For his next trick, he'll make Will Smith giant-sized bankability disappear

BOX OFFICE TOP TEN
01 FAST & FURIOUS 6 $34.5 (cum. $170.3)
02 NOW YOU SEE ME  $28.5 *NEW* 
03 AFTER EARTH  $27 *NEW* M Night Shyamalan's Fall
04 STAR TREK INTO DARKNESS  $16.4 (cum. $181.1) The Dumbing Down of Star Trek
05 EPIC $16.4 (cum. $65.1)
06 THE HANGOVER PART III $15.9 (cum. $88)
07 IRON MAN THREE $8 (cum. $384.7) Reviewed & Podcasted
08 THE GREAT GATSBY $6.2 (cum. $128.2) Reviewed & Dreamt About
09 MUD  $1.2 (cum. $16.8)
10 THE CROODS $.6 (cum. $180.5)

In limited release Frances Ha nearly cracked the top ten in its third week and will pass Margot at the Wedding's gross quickly.
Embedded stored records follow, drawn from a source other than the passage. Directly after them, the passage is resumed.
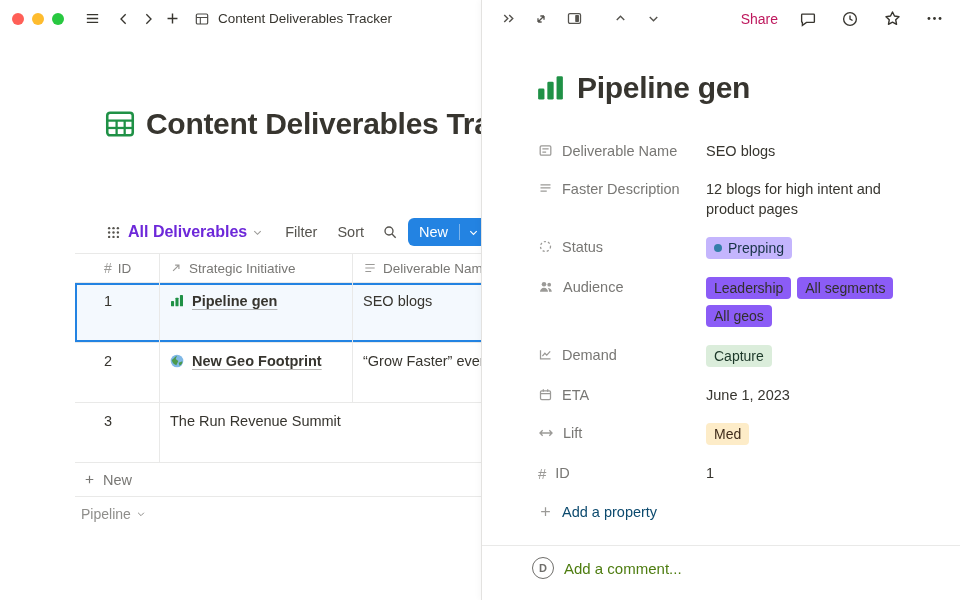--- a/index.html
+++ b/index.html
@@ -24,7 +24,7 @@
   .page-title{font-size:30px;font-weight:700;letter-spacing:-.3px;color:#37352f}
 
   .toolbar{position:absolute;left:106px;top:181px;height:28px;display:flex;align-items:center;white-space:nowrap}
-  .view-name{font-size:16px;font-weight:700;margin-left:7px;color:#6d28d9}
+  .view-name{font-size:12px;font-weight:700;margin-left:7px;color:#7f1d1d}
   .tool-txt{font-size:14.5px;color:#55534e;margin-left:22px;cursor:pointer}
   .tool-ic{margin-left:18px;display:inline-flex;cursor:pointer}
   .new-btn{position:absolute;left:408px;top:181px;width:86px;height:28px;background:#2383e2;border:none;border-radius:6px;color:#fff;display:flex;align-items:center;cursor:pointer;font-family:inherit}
The real test will be if it can break through to Squid and the Whale levels without the aid of awards buzz since we're not in the season.  Meanwhile, Before Midnight, which in a perfect world would be a $100 million blockbuster, wasn't very aggressive in expansion in its second week. I wonder what the future will hold for it?

What did you see this weekend?
I binged (hence the lack of posting) with two oldies having big anniversaries Adventures in Robin Hood and Cleopatra - good christ but that movie is a slog to watch in one sitting! - and three 2013 offerings (The East, Mud, and What Maisie Knew) so I should write something about something soon, shouldn't I?